Basses-Pyreaees, a department of France, bounded S. by the Pyrenees and W. by the bay of Biscay; area, 2,945 sq. m.; pop. in 1872, 476,700. It was formed from Beam, Navarre, and a part of Gascony. About half the surface is covered with pastures and marshes; forests occupy one sixth; the rest is fertile. The mountains give birth to numerous torrents, the principal of which are the Adour, Bidouze, and Nive. The chief mineral springs are those of Eaux-Bonnes and Eaux-Chaudes. There is much industrial and commercial activity, and an active trade is carried on through Bayonne. It is divided into the arrondissements of Pau, Bayonne, Orthez, Oloron, and Mauleon. Capital, Pau.


Bassoon, a musical wind instrument made of wood, in the shape of a long tube, which is played by means of a reed through a bent brass mouthpiece. It is called by the Italians fagotto, because composed of two pieces of wood bound together like a fagot, and serves as the base to the clarinet and oboe, its tone being closely assimilated to that of the latter. It has a compass of three octaves, from double B flat to B flat in alt, and from its sweet and plaintive tone is an agreeable instrument in the orchestra, where for many years, however, it occupied a very subordinate position. It was invented by Alfranio, a canon of Pavia, in 1539, and was introduced into England by Handel about 1720.

Bassus Caesius

Bassus Caesius, a Roman lyric poet of the 1st century.

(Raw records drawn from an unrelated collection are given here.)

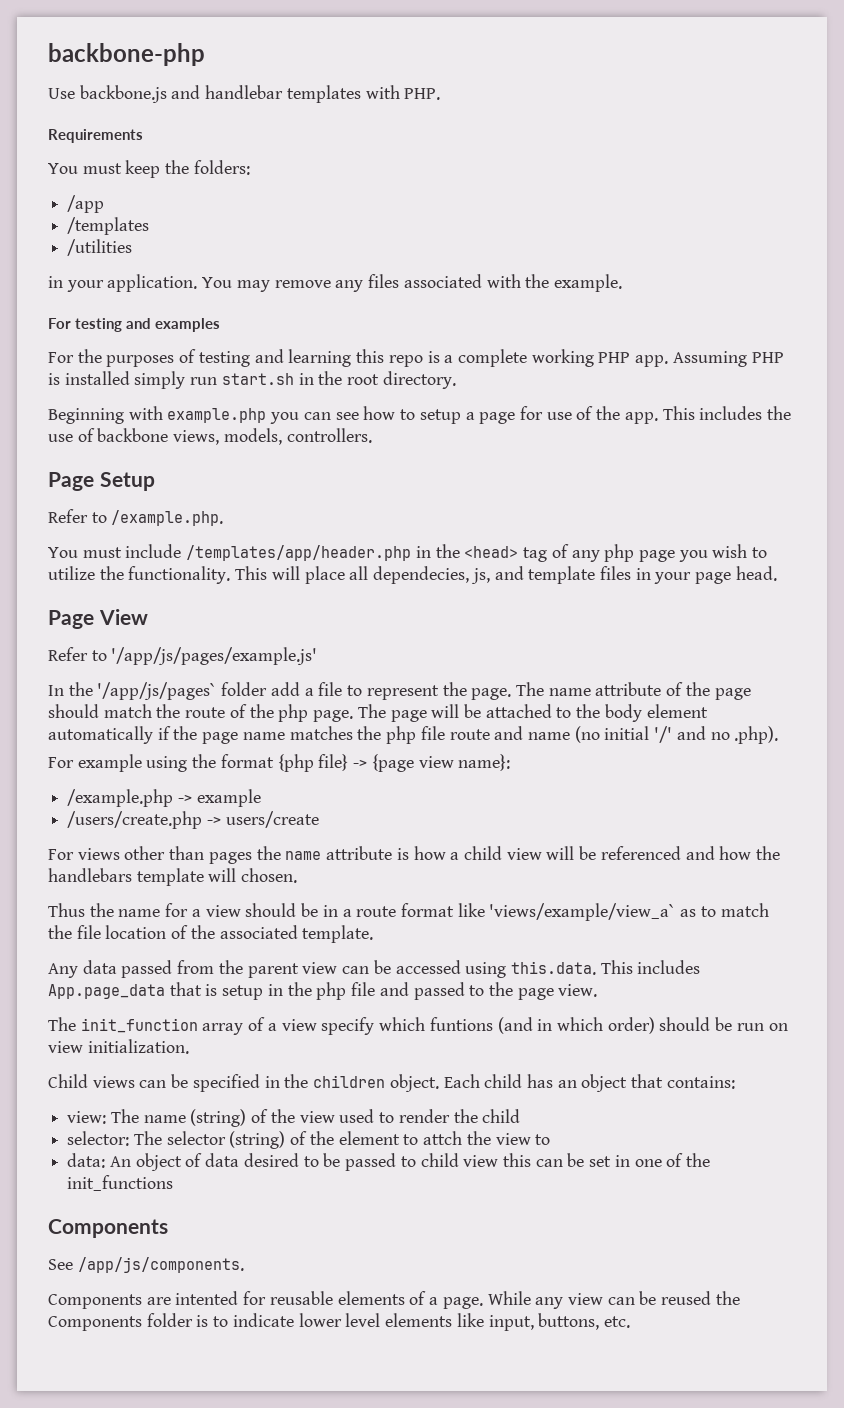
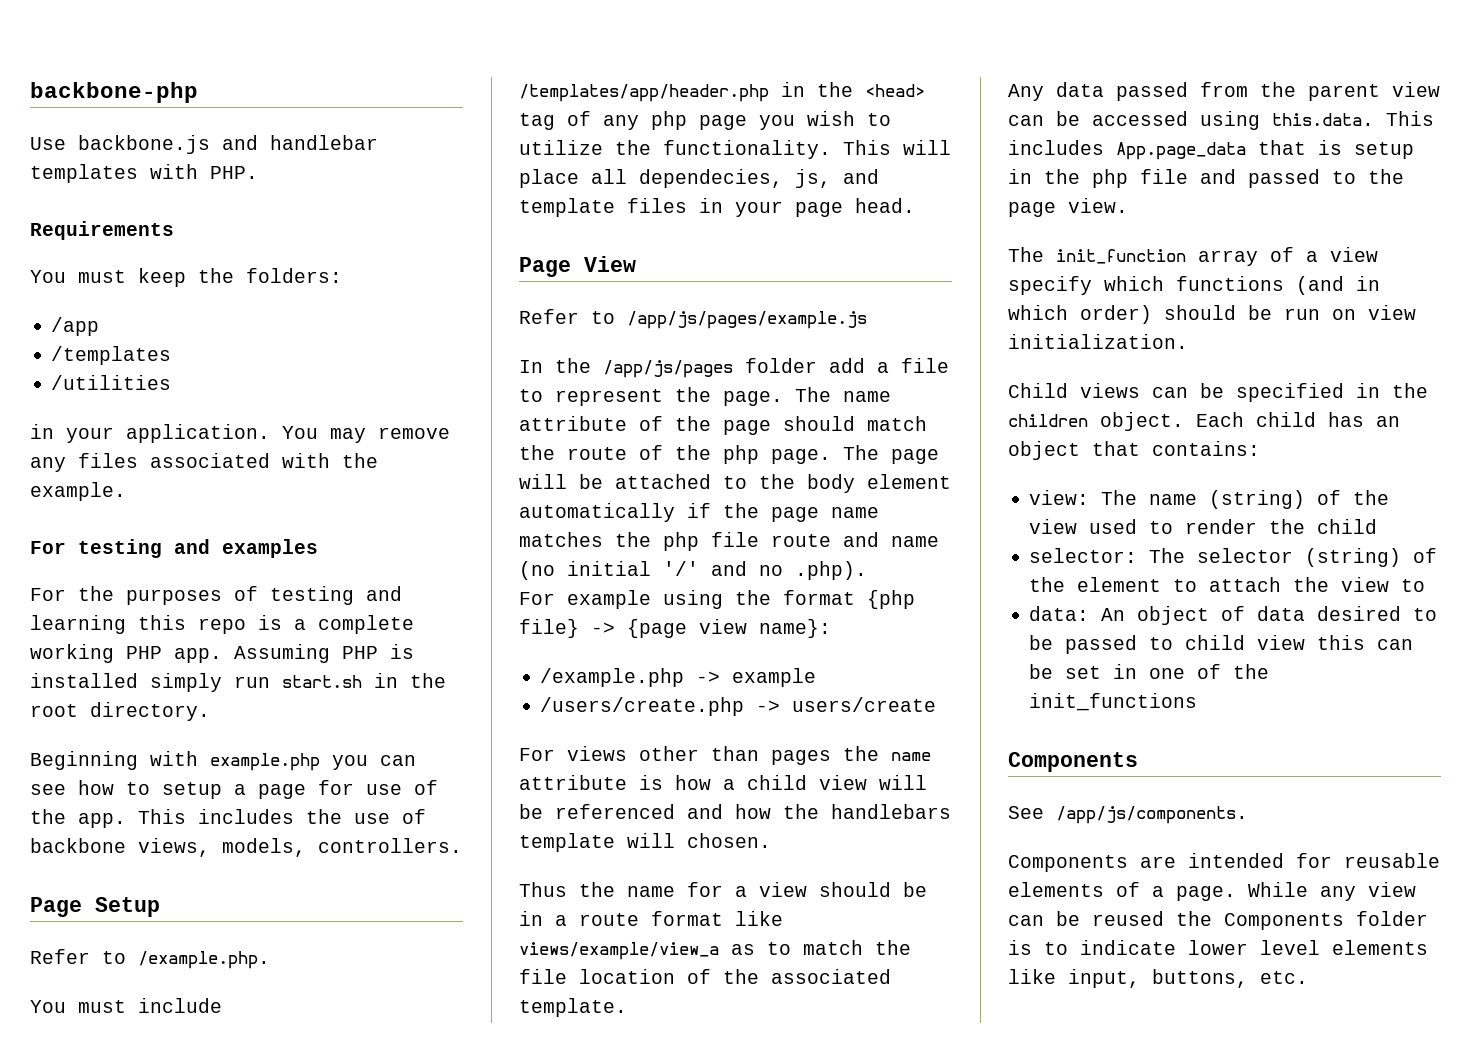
[111,647,318,665] '/app/js/pages/example.js' -> [627,311,867,329] /app/js/pages/example.js
[97,682,217,700] '/app/js/pages` -> [603,360,733,378] /app/js/pages
[489,903,676,921] 'views/example/view_a` -> [519,942,719,960] views/example/view_a
[429,1017,493,1031] funtions -> [1176,276,1284,291] functions
[423,1131,463,1145] attch -> [1209,577,1282,592] attach
[175,1291,239,1305] intented -> [1188,853,1284,868] intended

Only two lines of his poems are extant, one being quoted by Priscian and another by Diomedes; but he was praised by Quintilian, and Persius addressed a satire to him. He is said to have been destroyed with his villa by the eruption of Vesuvius which buried Herculaneum and Pompeii (79).


Bassutos, a tribe or a political union of several tribes of the Bechuanas, S. Africa. Their territory, which covers an area of about 12,700 sq. m., is bounded E. by Cafiraria and Natal, N. and W. by the Orange Free State, and S. by Cape Colony; pop. estimated at about 100,000. The Bassutos are indebted to a chieftain named Moshesh for improvements in agriculture, the introduction of something like civilized manners, and the organization of a regulated administration. Protestant missionaries, chiefly those of the French societe des missions etangeliques, have been laboring among them since 1830, and have numerous stations. After protracted wars with the Orange Free State, the Bassutos had on March 26, 1866, to conclude a peace by which a portion of their territory was ceded to that republic; the remainder, with about 60,000 inhabitants, was on March 12, 1868, annexed to Natal,


Bastia, a seaport town on the N. E. coast of the island of Corsica, 66 m. N. N. E. of Ajaccio; pop. about 20,000. It is built in the shape of an amphitheatre, on a mountain; has narrow angular streets, and is defended by modern forts. It has a small but convenient harbor, is the chief commercial city of Corsica, and the seat of its highest courts. The inhabitants carry on a trade in skins, wine, oil, wax, and fruits. Bastia was founded in 1380, by the Genoese, Leonel Lomellino. In 1745 the English took it, but were compelled to surrender it in the following year. In 1748 it successfully defended itself against the Austrians and the Piedmontese. After the union of Corsica with France, in 1768, the English held it for a short time, and in 1794, under Admiral Hood, they took the city after a long siege.